Accessing job results
Result of all job types (Simulation, Validation and Comparison) that have been run on the platform can be accessed from the Corridor integrated notebook. In this notebook, we illustrate this process under following sections:
- Access DataElement / Feature Job details
- Access Model / Policy Job details
- User action in case of Error logs with Jobs
Access DataElement / Feature Job Details¶
Note: In this section we illustrate the accessing job details for a DataElement. Users should follow exactly the same process for Feature job details. The Job details available for a DataElement and Feature are identical.

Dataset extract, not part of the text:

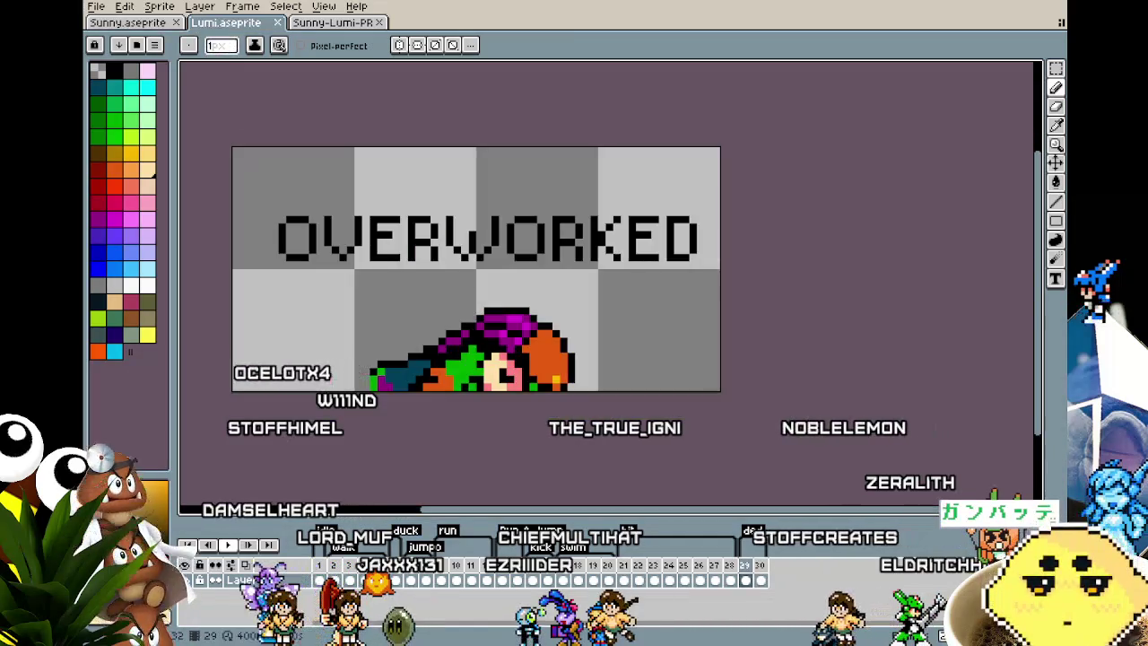
pyautogui.click(322, 569)
pyautogui.moveTo(317, 450); pyautogui.dragTo(386, 453)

# Import DataElement from Corridor
from corridor import DataElement
# Load a registered DataElement
DE_example = DataElement('annual_income')
List of all jobs created for DE_example
DE_example.jobs[:3]
['simulation_Dec-03-2020 02:18 PM: Iteration #2', 'simulation_Dec-03-2020 02:18 PM: Iteration #1', 'simulation_Dec-03-2020 02:18 PM']
Below is a list of details available for each job of a DataElement
- name
- job_type
- created_by
- created_date
- sample_size
- sample_type
- status
- date_filter
- date_filter_from_date
- date_filter_to_date
- comment
- is_old
- logs
- runtime
- report_dashboard
# Access details for a specific job
job = DE_example.get_job("simulation_Nov-25-2020 03:46 PM: Iteration #2")
print(f'name: {job.name}')
print(f'job_type: {job.job_type}')
print(f'created_by: {job.created_by}')
print(f'created_date: {job.created_date}')
print(f'sample_size: {job.sample_size}')
print(f'sample_type: {job.sample_type}')
print(f'status: {job.status}')
print(f'date_filter: {job.date_filter if job.date_filter is None else job.date_filter.alias}')
print(f'date_filter_from_date: {job.date_filter_from_date}')
print(f'date_filter_to_date: {job.date_filter_to_date}')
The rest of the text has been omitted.